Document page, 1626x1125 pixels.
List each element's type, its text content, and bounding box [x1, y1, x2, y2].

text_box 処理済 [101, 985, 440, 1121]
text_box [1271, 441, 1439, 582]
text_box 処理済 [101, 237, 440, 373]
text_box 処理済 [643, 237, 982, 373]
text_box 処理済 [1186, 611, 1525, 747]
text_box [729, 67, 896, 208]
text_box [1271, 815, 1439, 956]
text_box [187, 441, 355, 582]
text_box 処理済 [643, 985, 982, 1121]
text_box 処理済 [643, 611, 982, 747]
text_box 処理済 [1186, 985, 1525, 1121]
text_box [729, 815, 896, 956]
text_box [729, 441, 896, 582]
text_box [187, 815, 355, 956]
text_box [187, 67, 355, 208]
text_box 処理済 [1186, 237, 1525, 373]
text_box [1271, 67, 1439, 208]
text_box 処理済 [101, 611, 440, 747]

****************************************

• _INSTRUCTION_:
What you need to do is retype all the entries exactly as written.

• _COMPLETED TASK_:
Document page, 1626x1125 pixels.
List each element's type, its text content, and bounding box [x1, y1, x2, y2].

text_box 処理済 [101, 985, 440, 1121]
text_box [1271, 441, 1439, 582]
text_box 処理済 [101, 237, 440, 373]
text_box 処理済 [643, 237, 982, 373]
text_box 処理済 [1186, 611, 1525, 747]
text_box [729, 67, 896, 208]
text_box [1271, 815, 1439, 956]
text_box [187, 441, 355, 582]
text_box 処理済 [643, 985, 982, 1121]
text_box 処理済 [643, 611, 982, 747]
text_box 処理済 [1186, 985, 1525, 1121]
text_box [729, 815, 896, 956]
text_box [729, 441, 896, 582]
text_box [187, 815, 355, 956]
text_box [187, 67, 355, 208]
text_box 処理済 [1186, 237, 1525, 373]
text_box [1271, 67, 1439, 208]
text_box 処理済 [101, 611, 440, 747]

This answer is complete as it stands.